Anticipate, Adapt, Act: A Hybrid Framework for Task Planning

TL;DR

This work presents a hybrid framework that integrates the generic prediction capabilities of an LLM with the probabilistic sequential decision-making capability of Relational Dynamic Influence Diagram Language and demonstrates substantial improvement in performance compared with state of the art baselines.

Abstract

Anticipating and adapting to failures is a key capability robots need to collaborate effectively with humans in complex domains. This continues to be a challenge despite the impressive performance of state of the art AI planning systems and Large Language Models (LLMs) because of the uncertainty associated with the tasks and their outcomes. Toward addressing this challenge, we present a hybrid framework that integrates the generic prediction capabilities of an LLM with the probabilistic sequential decision-making capability of Relational Dynamic Influence Diagram Language. For any given task, the robot reasons about the task and the capabilities of the human attempting to complete it; predicts potential failures due to lack of ability (in the human) or lack of relevant domain objects; and executes actions to prevent such failures or recover from them. Experimental evaluation in the VirtualHome 3D simulation environment demonstrates substantial improvement in performance compared with state of the art baselines.

Figures (5)

• Figure 1: Illustrative task of fetching a glass of water from the sink to the kitchen counter. In the baseline scenario, the human may end up dropping the water glass due to stability issues. Our framework enables the robot to anticipate such failures; it either prevents the failure by completing the task, or prepares to recover from the failure by fetching a mop that can be used to clean the potential water spill.
• Figure 2: Our framework's pipeline: (a) LLM takes a prompt of task lists, user preferences, scene description, and current command, to predict upcoming tasks; (b) RDDL description of domain knowledge and joint goals comprising current and predicted tasks fed to PROST planner; and (c) Plan of actions to be executed by robot and human to achieve the goal, including robot's actions to prevent or recover from potential failures due to the human's actions.
• Figure 3: Partial description of reward specification for the $PrepareBreakfast(Toast)$ task.
• Figure 4: Example probabilities of state transition probabilities in human behavior model.
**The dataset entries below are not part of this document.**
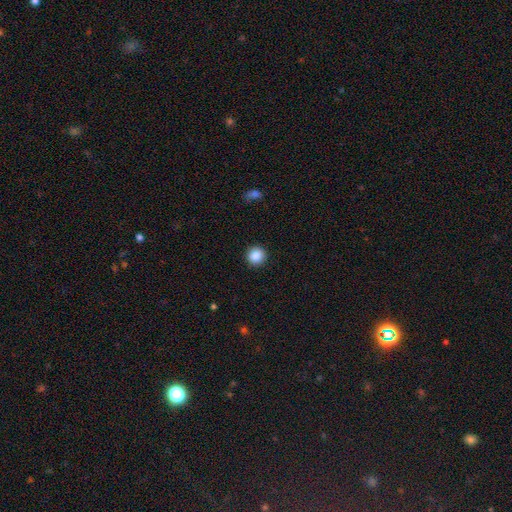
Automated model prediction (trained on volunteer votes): smooth-or-featured: smooth: 87% | star or artifact: 9% | featured or disk: 3%
  how-rounded: round: 94% | in between: 5% | cigar-shaped: 1%
  merging: none: 92% | minor disturbance: 5% | major disturbance: 2% | merger: 1%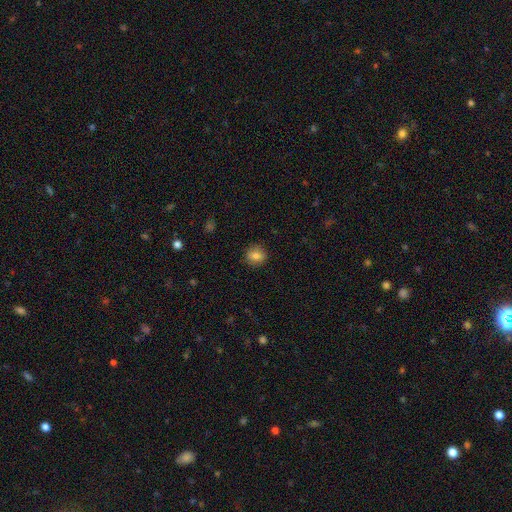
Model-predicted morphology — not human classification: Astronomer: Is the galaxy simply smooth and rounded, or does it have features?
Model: smooth — 82%.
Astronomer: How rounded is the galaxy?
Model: round — 80%.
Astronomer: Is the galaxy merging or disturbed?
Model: none — 89%.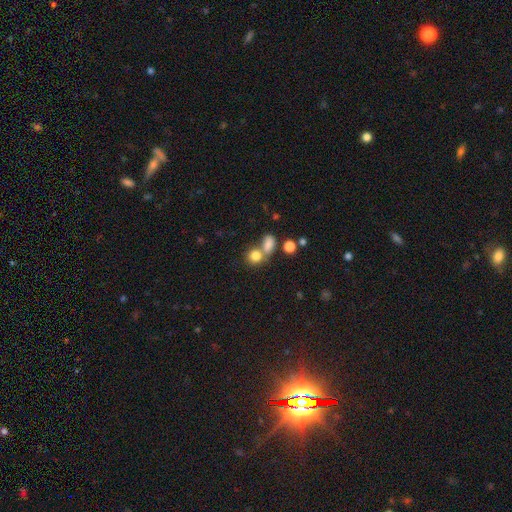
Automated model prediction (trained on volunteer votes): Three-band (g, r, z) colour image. It shows a smooth galaxy with no disk features (80%) that is round (70%). Merging: merger (44%).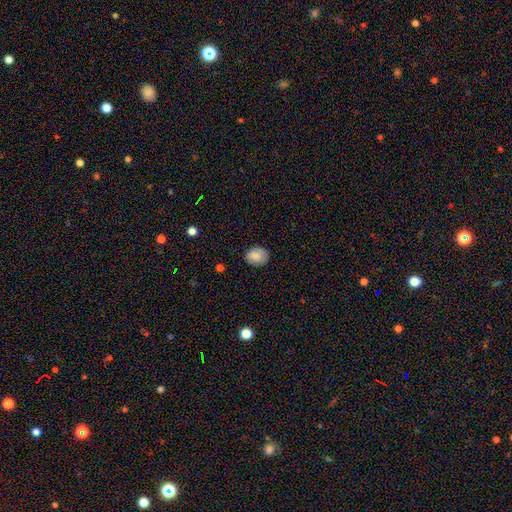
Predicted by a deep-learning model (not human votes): Smooth or featured? Predicted: smooth (p=0.82). How rounded? Predicted: in between (p=0.52). Merging? Predicted: none (p=0.81).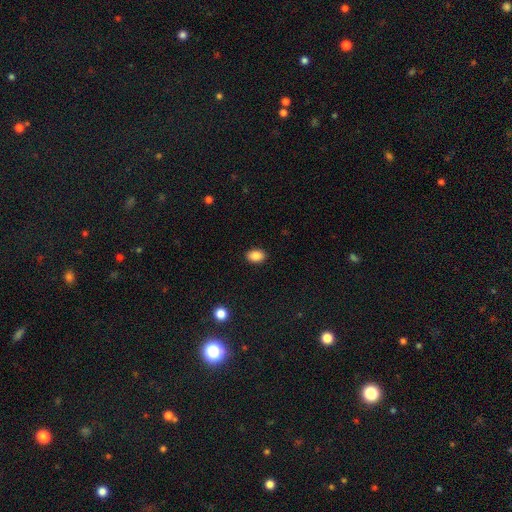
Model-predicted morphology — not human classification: Smooth or featured: smooth — 87% (star or artifact — 9%)
How rounded: in between — 79% (round — 20%)
Merging: none — 90% (minor disturbance — 7%)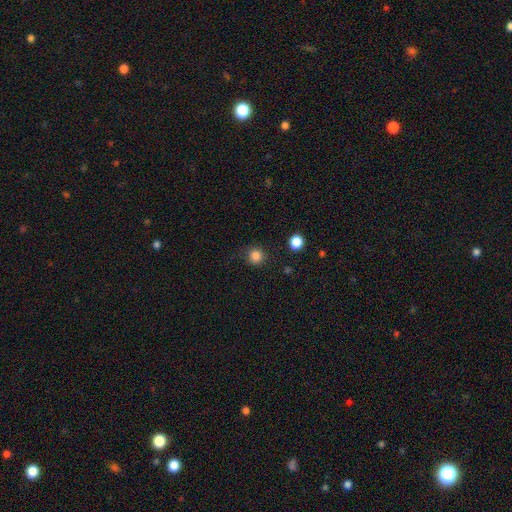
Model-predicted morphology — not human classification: A smooth galaxy with no disk features (83%) that is round (93%). Merging: none (84%).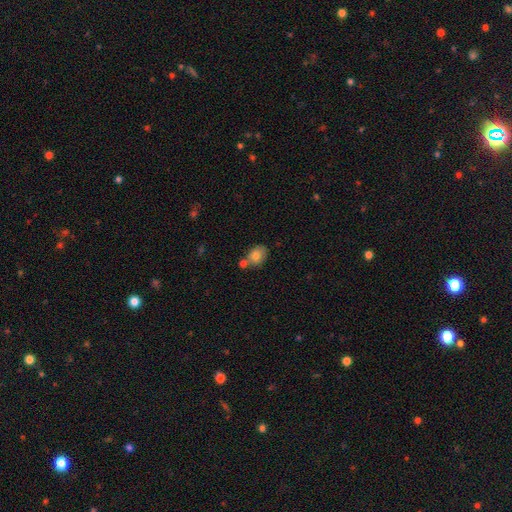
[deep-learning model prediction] smooth 80%, featured or disk 12%, star or artifact 8%. Down the decision tree: how rounded — in between (69%); merging — none (58%).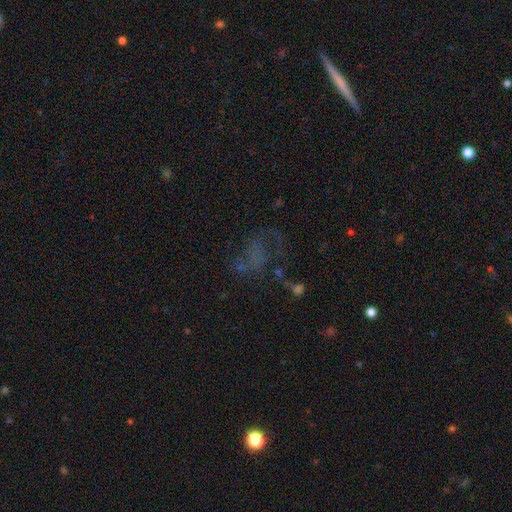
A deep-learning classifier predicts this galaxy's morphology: The model was most divided on "merging": none: 39%, major disturbance: 37%, minor disturbance: 16%, merger: 8%. Remaining: smooth or featured — featured or disk (37%).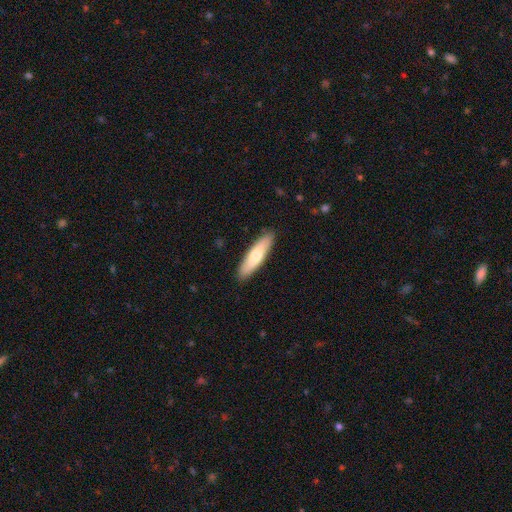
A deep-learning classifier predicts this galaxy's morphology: Overall: smooth (72%). How rounded: cigar-shaped (69%; in between 29%). Merging: none (89%).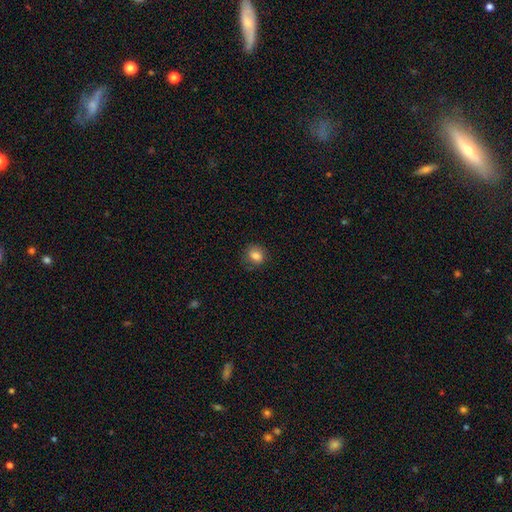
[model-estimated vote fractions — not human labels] Smooth or featured? Predicted: smooth (p=0.81). How rounded? Predicted: round (p=0.61). Merging? Predicted: none (p=0.78).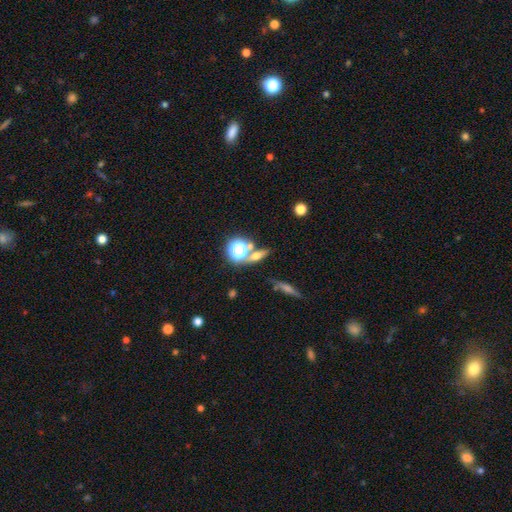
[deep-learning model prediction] A smooth galaxy with no disk features (50%) that is in between round and cigar-shaped (36%, tied with round). Merging: none (65%).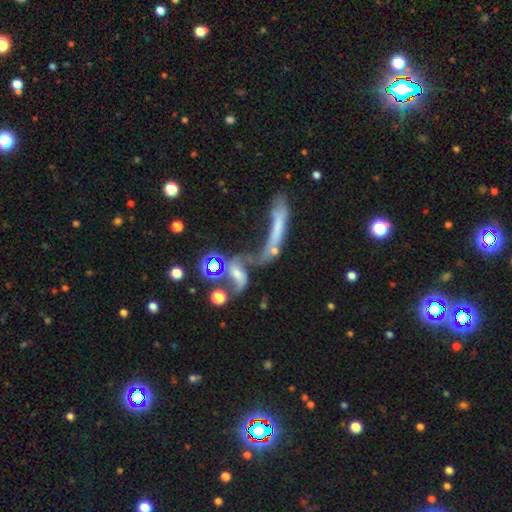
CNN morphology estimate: A star or artifact, not a galaxy (36%).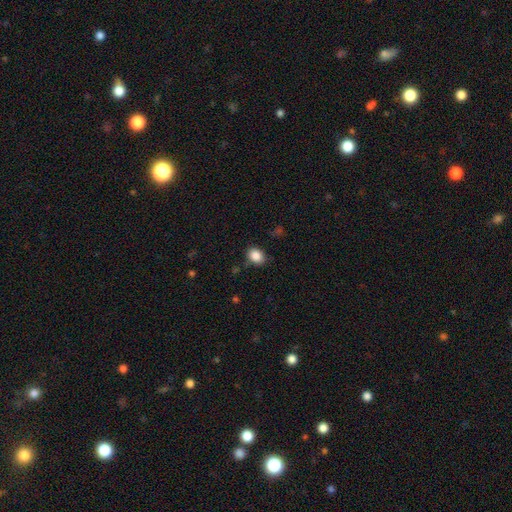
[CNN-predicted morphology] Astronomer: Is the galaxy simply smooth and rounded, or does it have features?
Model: smooth — 87%.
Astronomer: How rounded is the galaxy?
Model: in between — 58% (runner-up: round, 41%).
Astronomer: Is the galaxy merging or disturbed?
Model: none — 80%.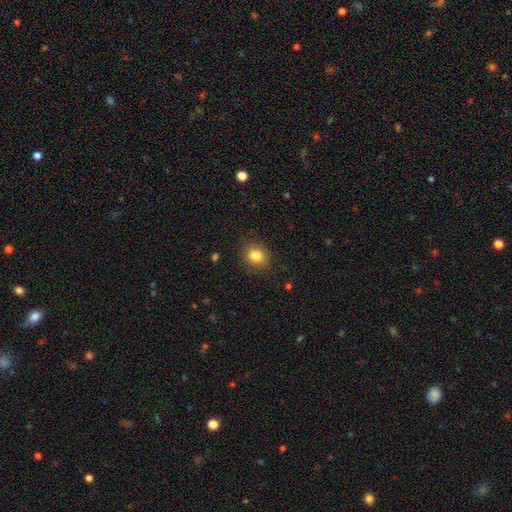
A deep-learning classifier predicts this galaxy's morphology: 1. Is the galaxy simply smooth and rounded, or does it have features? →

The probability of the human: walking to the kitchen from a random location is 0.8; grabbing a bread slice while in the kitchen is 0.625; placing the bread slice in the toaster after grabbing it is 0.6; switching on the toaster while in the kitchen is 0.625.
• Figure 5: Task failures as a function of the reward-based multiplier that determines extent to which failure prevention and recovery is prioritized over task completion. With an increase in the multiplier, failures reduce up to a point before increasing again. A trade off between failure prevention and task completion leads to good performance.